It was January 2 at about noon. I left the office to grab my daily ration of Coke and discovered my store was closed. So was the store around the corner. And the store down the block. I returned to the paper and declared that everyone in town had gone missing.
“They’re not missing,” said my friend Kate, the photographer. “They’re off for the holiday.” “What holiday?”
“What holiday would logically follow Boxing Day,” she asked and looked at me like I was an ignorant city slicker. I know Boxing Day is theoretically a holiday, but I think the only people who still manage to take that day off are Santa and Rudolph. Even the elves and Mrs. Claus line up at the North Pole mall at 6 a.m. to grab those gatecrasher specials. Before I could come up with some stupid answer like “New Year’s,” she hit me with the correct response: “Wrestling Day.”
I assumed this was another Cariboo tall tale created to abuse city slickers, something like the bear hoop trap or environmentalist duck hunters.
But Kate explained that Wrestling Day was a real honest-to-Cariboo cowboy holiday created in the 1950s to acknowledge one of the undisputed facts of life—that on the day after New Year’s, most of the cowboys are wrestling with hangovers. Since there were only a dozen merchants here back in the ’50s, it wasn’t tough to convince them all to take the day off.

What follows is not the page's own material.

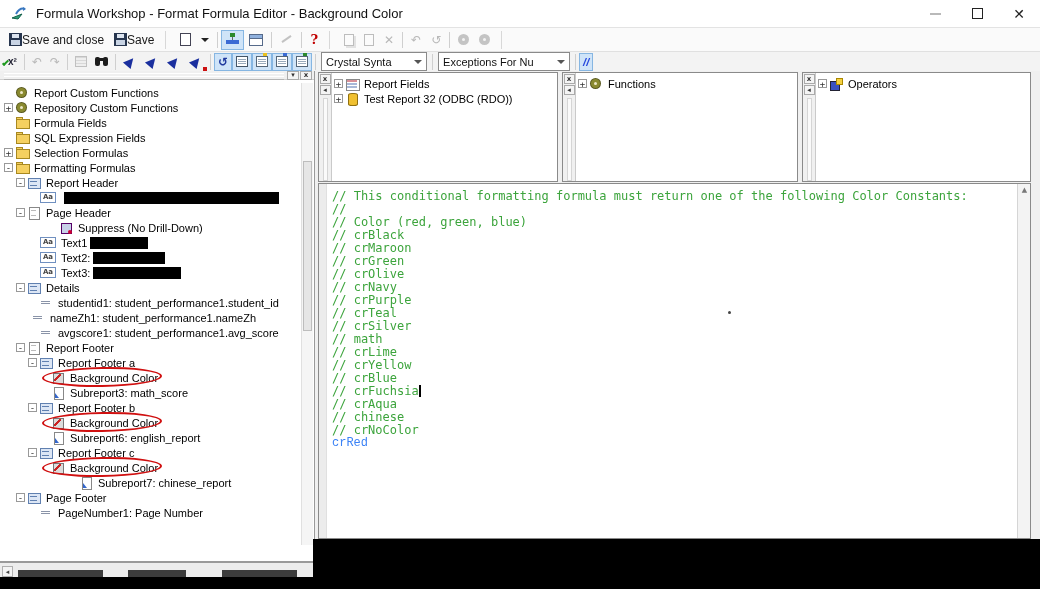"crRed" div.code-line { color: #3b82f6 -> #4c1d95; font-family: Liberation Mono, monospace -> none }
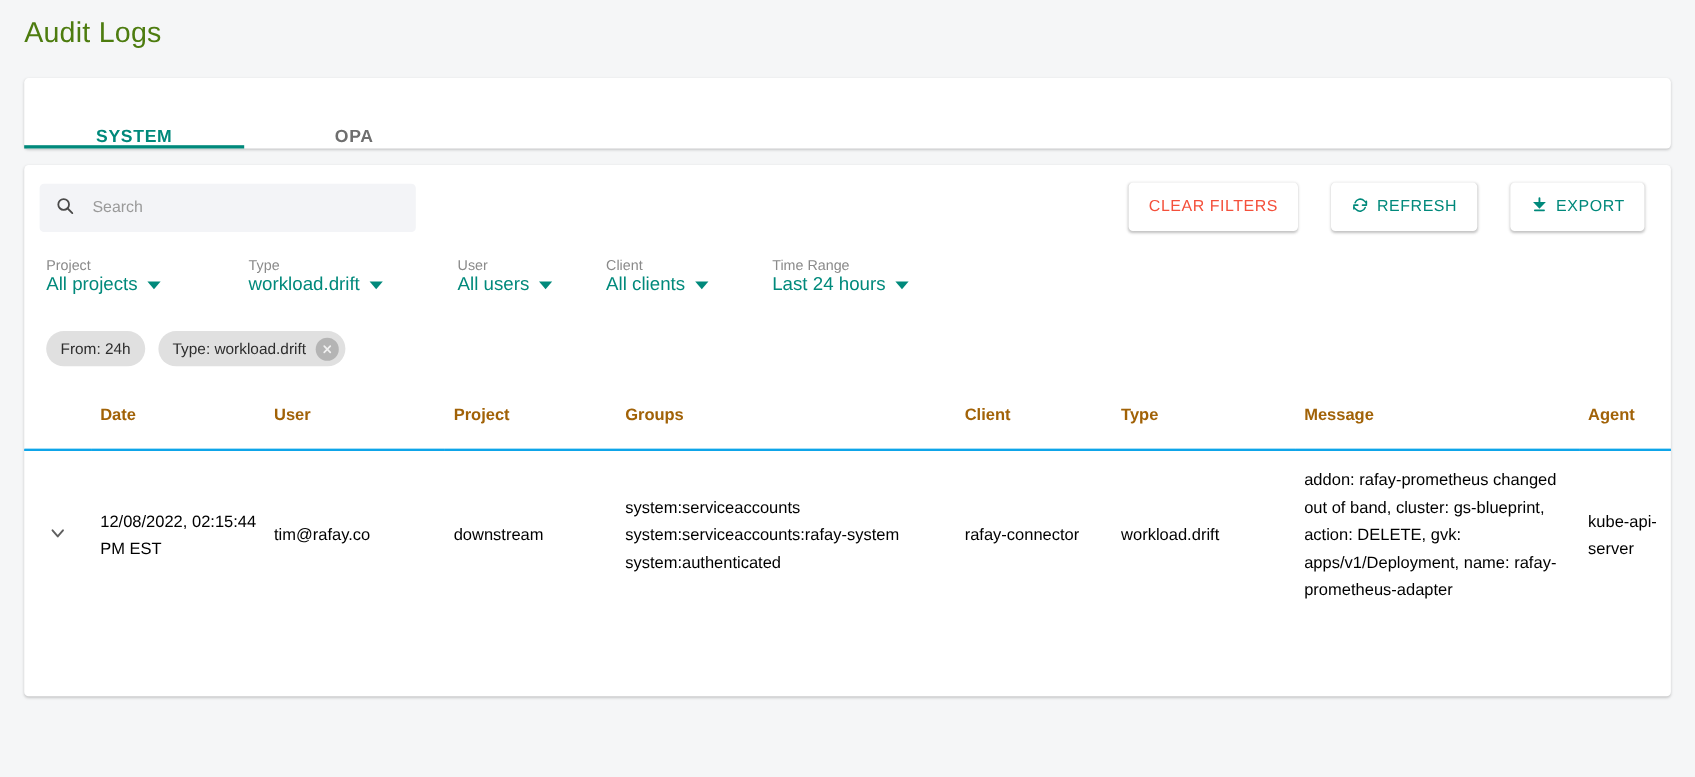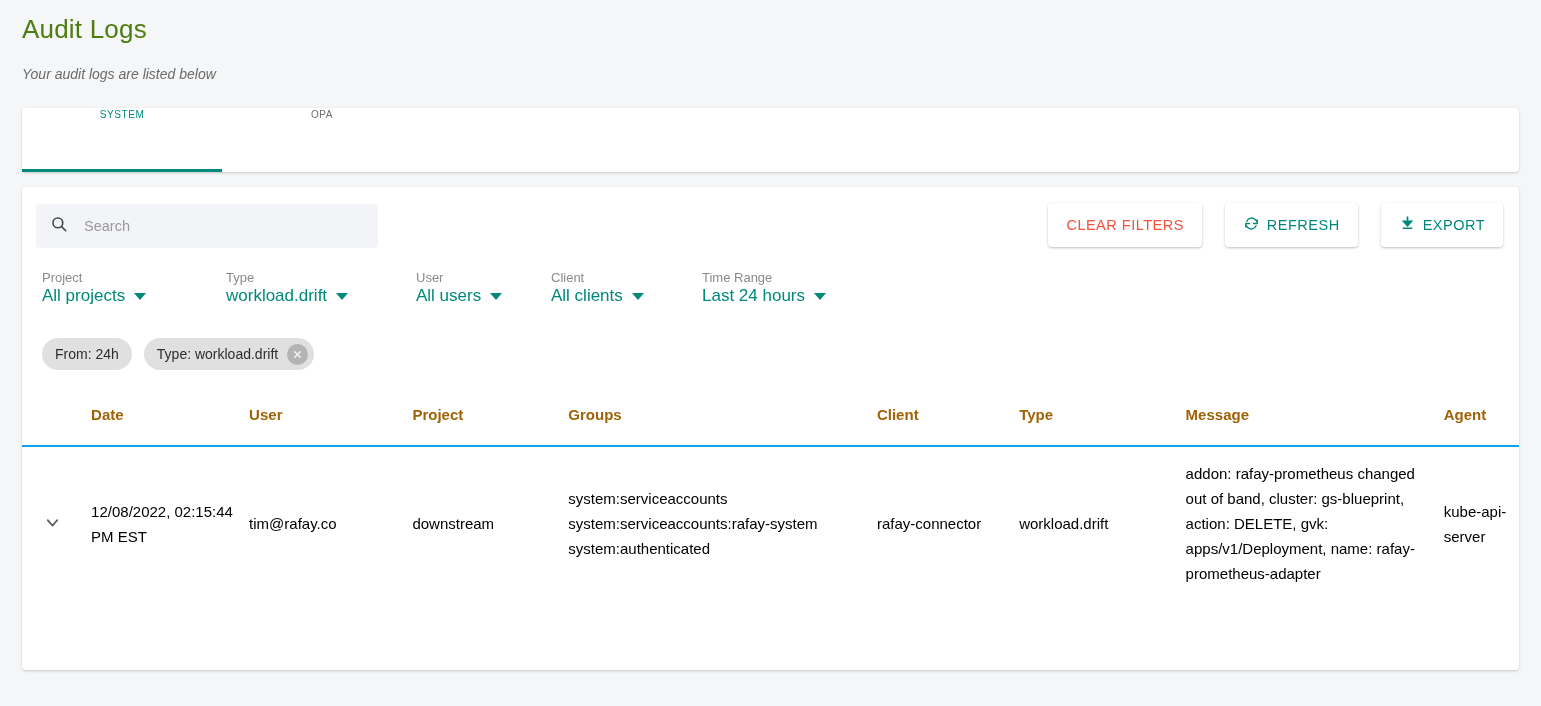"Your audit logs are listed" p.page-subtitle { html: <p>Your audit logs are listed below</p> -> none }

I wrote that year’s annual tribute to the town’s glorious tradition and discovered Wrestling Day was first proclaimed an official civic holiday in 1959. With the exception of 1977, when city council briefly misplaced its sense of humour and cancelled the grand occasion, it had been celebrated religiously ever since. There were no Wrestling Day TV specials, songs or decorations, but the stores were closed, so were the banks, and all government employees took the holiday.

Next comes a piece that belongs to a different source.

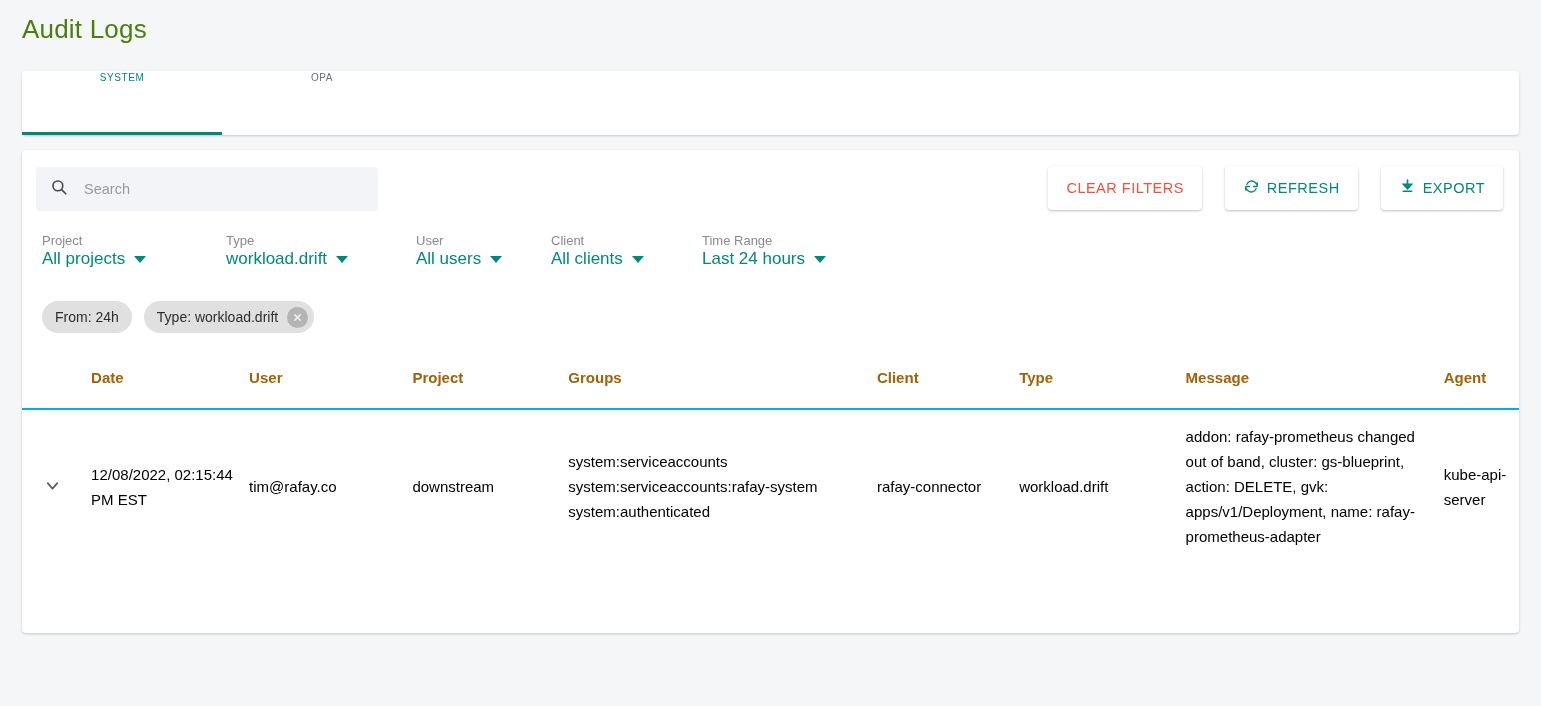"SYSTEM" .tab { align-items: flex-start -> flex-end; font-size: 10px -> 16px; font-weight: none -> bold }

How do you celebrate Wrestling Day? I got a quote from an old-timer. “Relax. Nurse that hangover. Stay in bed. Visit friends. Don’t go shopping. And don’t work.”
Unless you work for a paper that publishes the next day.
One of the holiday’s founders, Syd Western—I am not making that name up—told the Trib a few decades earlier the idea of taking the day off “just became a habit.” And how could a Wild West town like Williams Lake possibly say no to the idea of a holiday created by a guy named “Western?”